Collection entries
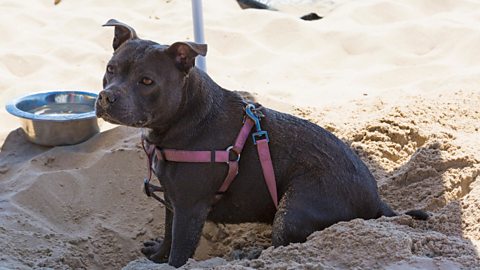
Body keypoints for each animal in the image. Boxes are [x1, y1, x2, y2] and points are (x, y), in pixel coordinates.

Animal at [94, 19, 428, 268]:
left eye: (147, 81)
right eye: (110, 69)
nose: (106, 97)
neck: (185, 115)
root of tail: (376, 201)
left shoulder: (190, 207)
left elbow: (180, 251)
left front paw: (171, 262)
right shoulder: (173, 198)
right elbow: (167, 234)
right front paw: (157, 256)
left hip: (294, 208)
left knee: (284, 246)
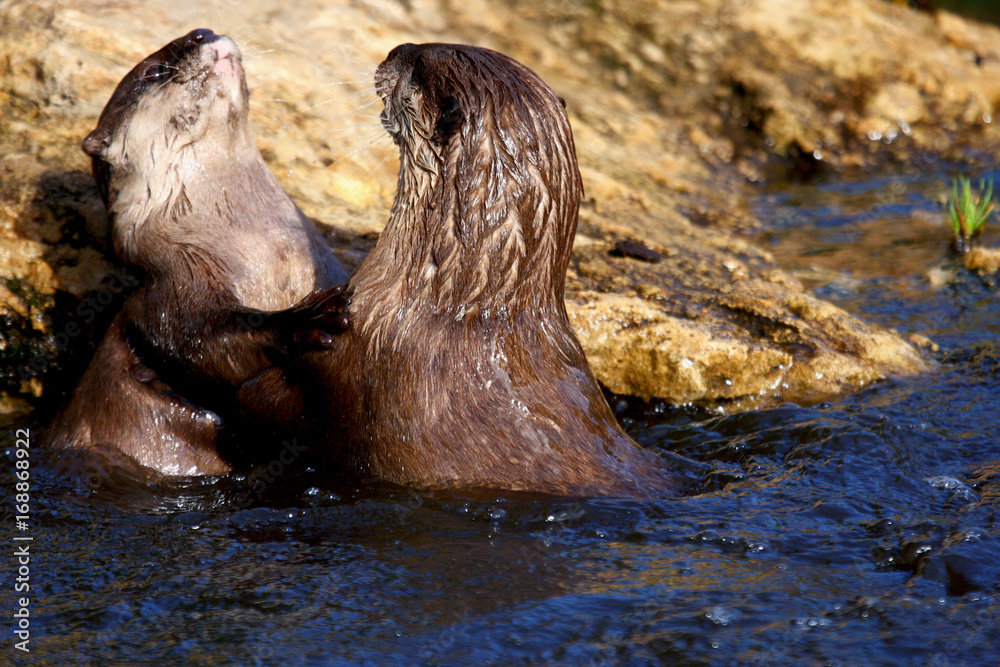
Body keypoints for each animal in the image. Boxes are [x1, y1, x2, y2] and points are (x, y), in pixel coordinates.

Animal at [47, 29, 348, 476]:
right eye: (153, 72)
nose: (200, 33)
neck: (265, 251)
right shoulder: (171, 282)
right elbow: (202, 342)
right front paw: (307, 318)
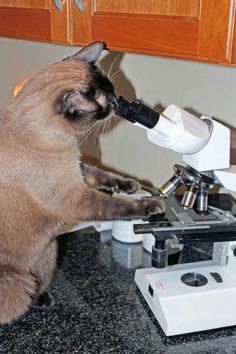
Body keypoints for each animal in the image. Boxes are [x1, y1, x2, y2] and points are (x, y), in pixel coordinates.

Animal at [0, 41, 164, 324]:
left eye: (113, 93)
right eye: (107, 100)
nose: (118, 101)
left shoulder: (78, 170)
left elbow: (103, 175)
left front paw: (131, 186)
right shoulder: (76, 198)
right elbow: (117, 206)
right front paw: (150, 205)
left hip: (47, 252)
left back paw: (44, 300)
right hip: (17, 282)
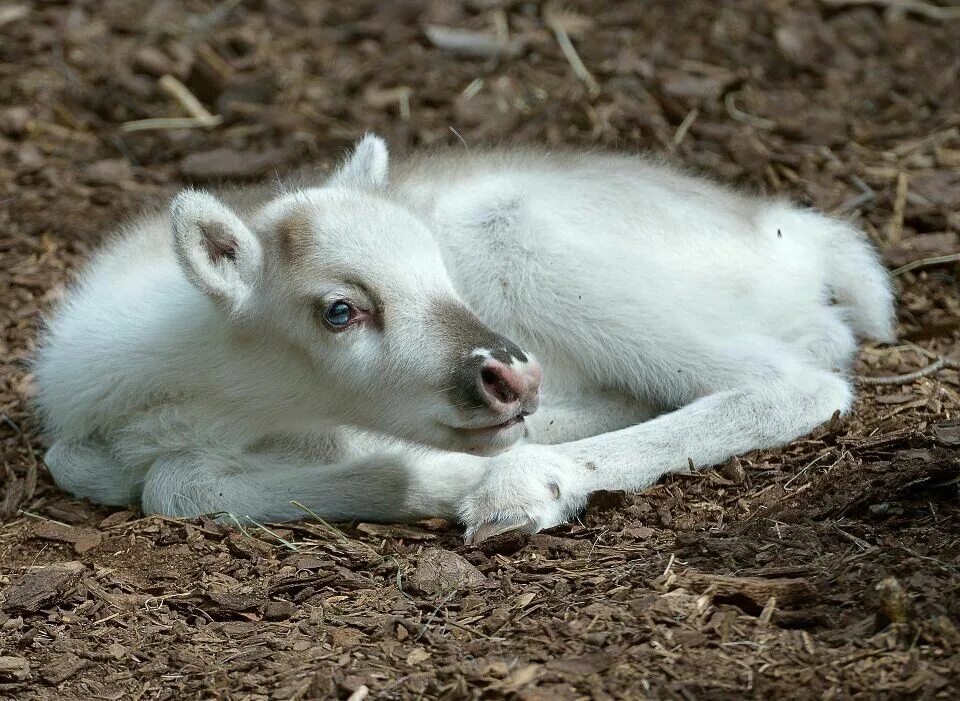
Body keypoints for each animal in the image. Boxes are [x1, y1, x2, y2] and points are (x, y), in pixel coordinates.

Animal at [35, 138, 892, 540]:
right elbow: (137, 475)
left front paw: (444, 479)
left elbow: (168, 483)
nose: (511, 376)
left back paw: (525, 484)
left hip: (535, 245)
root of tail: (794, 236)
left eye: (437, 268)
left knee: (796, 377)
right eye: (340, 310)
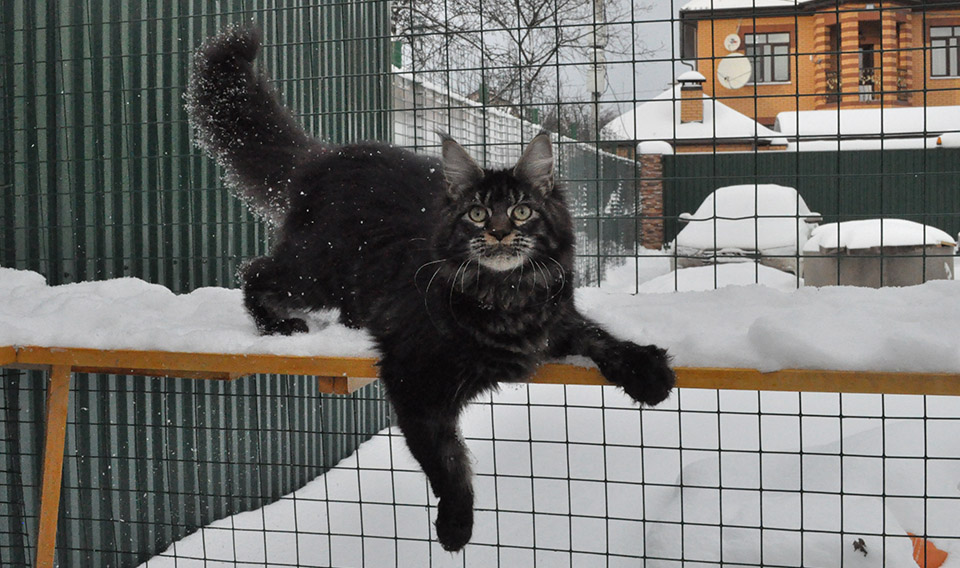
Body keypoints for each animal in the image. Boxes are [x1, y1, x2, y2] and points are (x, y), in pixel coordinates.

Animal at [184, 24, 672, 552]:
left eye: (521, 210)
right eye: (477, 213)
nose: (498, 232)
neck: (505, 295)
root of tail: (326, 156)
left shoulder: (555, 320)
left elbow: (603, 338)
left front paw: (648, 372)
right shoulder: (413, 377)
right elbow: (447, 459)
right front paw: (456, 524)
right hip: (315, 271)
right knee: (255, 272)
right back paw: (278, 325)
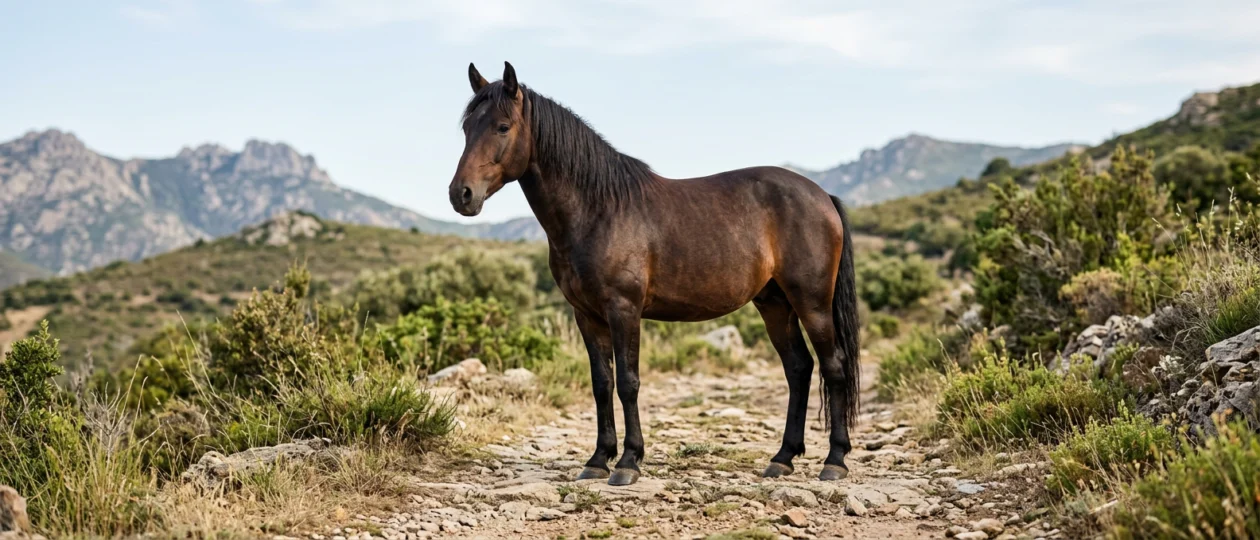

THE TASK
With the pictures omitted, repeat the full set of records above exactly.

REPLY
Body keypoints for each animal in the image. Boxes are [x1, y1, x2, y2] and points are (x, y), in pixel coordinates.

Animal at [94, 19, 428, 268]:
left eye: (147, 81)
right eye: (110, 69)
nose: (106, 97)
neck: (185, 115)
root of tail: (376, 201)
left shoulder: (190, 207)
left elbow: (180, 251)
left front paw: (171, 262)
right shoulder: (173, 198)
right elbow: (167, 234)
right front paw: (157, 256)
left hip: (294, 208)
left knee: (284, 246)
Body keypoints for each animal in the image. Boxes are [x1, y1, x2, y2] and points are (x, y), in pixel coordinates.

Animal at [47, 29, 348, 476]:
right eye: (153, 72)
nose: (200, 33)
neck: (265, 251)
right shoulder: (171, 282)
right elbow: (202, 342)
right front paw: (307, 318)
Body keypoints for each animal in the image. Boxes are [x1, y1, x2, y2] and points are (x, y), in pixel coordinates.

Animal at [0, 41, 164, 324]:
left eye: (113, 93)
right eye: (107, 100)
nose: (118, 101)
left shoulder: (78, 170)
left elbow: (103, 175)
left front paw: (131, 186)
right shoulder: (76, 198)
right elbow: (117, 206)
right front paw: (150, 205)
left hip: (47, 252)
left back paw: (44, 300)
right hip: (17, 282)
Body keypoints for each animal in the image. Boxes are [x1, y1, x2, y2] and points are (x, y), in pixel coordinates.

Animal at [35, 138, 892, 540]:
right elbow: (137, 475)
left front paw: (444, 479)
left elbow: (168, 483)
nose: (511, 376)
left back paw: (525, 484)
left hip: (535, 245)
root of tail: (794, 236)
left eye: (437, 268)
left knee: (796, 377)
right eye: (340, 310)
Body keypoints for each animal in the image. Boxes are [x1, y1, x2, y2] and points are (x, y), in pixel coordinates.

Animal at [184, 24, 672, 552]:
left eye: (521, 210)
right eye: (477, 213)
nose: (498, 232)
neck: (505, 295)
root of tail: (326, 156)
left shoulder: (555, 320)
left elbow: (603, 338)
left front paw: (648, 372)
right shoulder: (413, 377)
right elbow: (447, 459)
right front paw: (456, 524)
right hip: (315, 271)
right knee: (255, 272)
right back paw: (278, 325)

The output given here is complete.